Count the lines in the records below that contain the string "Loomer", matching case exactly. Reply with the number only.
━━━━
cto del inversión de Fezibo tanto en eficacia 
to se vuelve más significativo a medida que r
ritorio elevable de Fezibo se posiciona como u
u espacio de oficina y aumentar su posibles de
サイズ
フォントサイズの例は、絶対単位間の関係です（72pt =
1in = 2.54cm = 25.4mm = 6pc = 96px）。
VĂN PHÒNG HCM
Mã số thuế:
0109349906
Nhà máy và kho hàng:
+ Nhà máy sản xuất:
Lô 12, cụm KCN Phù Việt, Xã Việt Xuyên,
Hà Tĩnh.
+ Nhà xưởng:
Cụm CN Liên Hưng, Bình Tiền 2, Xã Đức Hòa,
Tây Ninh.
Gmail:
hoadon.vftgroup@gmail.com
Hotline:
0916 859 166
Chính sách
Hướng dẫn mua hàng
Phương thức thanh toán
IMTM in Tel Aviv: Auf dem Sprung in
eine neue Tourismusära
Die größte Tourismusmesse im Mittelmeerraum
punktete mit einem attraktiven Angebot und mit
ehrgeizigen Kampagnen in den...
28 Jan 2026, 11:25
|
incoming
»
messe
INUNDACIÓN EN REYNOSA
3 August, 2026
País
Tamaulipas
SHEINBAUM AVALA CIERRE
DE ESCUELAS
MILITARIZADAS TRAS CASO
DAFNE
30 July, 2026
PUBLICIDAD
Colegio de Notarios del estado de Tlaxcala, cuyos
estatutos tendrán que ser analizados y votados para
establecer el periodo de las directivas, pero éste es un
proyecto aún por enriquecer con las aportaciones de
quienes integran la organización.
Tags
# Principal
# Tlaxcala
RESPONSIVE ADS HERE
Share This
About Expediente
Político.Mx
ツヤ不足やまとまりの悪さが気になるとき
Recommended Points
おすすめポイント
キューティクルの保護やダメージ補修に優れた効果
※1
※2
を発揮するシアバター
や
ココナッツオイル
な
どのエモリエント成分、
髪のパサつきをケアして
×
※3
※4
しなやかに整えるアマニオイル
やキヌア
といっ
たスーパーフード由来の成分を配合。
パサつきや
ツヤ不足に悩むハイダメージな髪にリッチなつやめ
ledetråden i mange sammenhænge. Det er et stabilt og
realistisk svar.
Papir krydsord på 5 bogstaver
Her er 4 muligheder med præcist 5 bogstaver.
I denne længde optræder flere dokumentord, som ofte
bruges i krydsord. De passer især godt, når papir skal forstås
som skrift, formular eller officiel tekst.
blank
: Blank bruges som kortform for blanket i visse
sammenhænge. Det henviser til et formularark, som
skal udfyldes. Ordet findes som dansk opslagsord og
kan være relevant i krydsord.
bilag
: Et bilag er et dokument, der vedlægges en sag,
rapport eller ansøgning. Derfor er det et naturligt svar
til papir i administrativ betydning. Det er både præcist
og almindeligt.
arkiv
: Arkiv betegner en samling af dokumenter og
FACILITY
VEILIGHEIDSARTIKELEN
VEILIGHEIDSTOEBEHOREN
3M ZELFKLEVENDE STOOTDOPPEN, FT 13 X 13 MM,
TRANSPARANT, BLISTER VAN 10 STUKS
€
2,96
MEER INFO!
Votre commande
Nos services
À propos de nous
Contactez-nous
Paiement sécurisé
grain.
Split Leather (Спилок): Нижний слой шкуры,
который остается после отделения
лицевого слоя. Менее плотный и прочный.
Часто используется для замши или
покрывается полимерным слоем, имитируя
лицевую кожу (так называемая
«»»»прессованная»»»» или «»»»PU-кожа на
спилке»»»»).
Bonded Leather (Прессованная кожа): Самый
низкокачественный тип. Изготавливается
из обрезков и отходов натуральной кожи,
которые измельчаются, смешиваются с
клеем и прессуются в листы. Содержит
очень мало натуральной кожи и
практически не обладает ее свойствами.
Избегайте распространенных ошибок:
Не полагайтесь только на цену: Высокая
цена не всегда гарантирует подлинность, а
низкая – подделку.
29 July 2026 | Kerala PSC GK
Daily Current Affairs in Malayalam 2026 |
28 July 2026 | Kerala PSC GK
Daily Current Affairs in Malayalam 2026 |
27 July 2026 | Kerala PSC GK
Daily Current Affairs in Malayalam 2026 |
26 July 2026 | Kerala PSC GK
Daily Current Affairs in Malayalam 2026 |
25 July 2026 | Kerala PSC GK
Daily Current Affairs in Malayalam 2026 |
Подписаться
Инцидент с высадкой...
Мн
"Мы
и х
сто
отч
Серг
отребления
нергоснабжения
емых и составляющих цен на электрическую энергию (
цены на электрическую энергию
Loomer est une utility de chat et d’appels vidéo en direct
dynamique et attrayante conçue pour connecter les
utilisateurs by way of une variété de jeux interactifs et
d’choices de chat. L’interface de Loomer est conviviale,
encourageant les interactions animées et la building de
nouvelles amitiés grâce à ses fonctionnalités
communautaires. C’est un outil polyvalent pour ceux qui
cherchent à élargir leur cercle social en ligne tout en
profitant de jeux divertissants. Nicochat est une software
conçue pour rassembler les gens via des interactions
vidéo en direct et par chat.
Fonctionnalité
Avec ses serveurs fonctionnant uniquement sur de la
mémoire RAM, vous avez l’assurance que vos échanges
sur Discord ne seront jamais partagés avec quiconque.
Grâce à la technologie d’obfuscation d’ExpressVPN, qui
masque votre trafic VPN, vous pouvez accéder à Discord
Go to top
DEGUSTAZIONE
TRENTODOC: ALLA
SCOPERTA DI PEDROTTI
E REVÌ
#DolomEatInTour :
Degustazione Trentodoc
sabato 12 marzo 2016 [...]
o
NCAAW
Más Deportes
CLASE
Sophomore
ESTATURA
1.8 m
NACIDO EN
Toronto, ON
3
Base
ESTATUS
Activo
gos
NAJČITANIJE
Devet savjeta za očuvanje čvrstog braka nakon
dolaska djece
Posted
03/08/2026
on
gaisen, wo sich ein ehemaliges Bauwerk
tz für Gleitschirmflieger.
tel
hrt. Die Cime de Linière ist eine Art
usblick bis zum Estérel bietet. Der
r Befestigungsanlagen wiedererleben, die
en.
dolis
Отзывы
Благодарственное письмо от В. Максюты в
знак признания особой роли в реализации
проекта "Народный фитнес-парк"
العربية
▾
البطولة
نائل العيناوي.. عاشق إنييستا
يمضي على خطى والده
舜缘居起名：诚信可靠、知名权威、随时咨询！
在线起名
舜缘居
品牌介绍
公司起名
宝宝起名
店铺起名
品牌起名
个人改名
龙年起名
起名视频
━━━━
*Exercise response*
2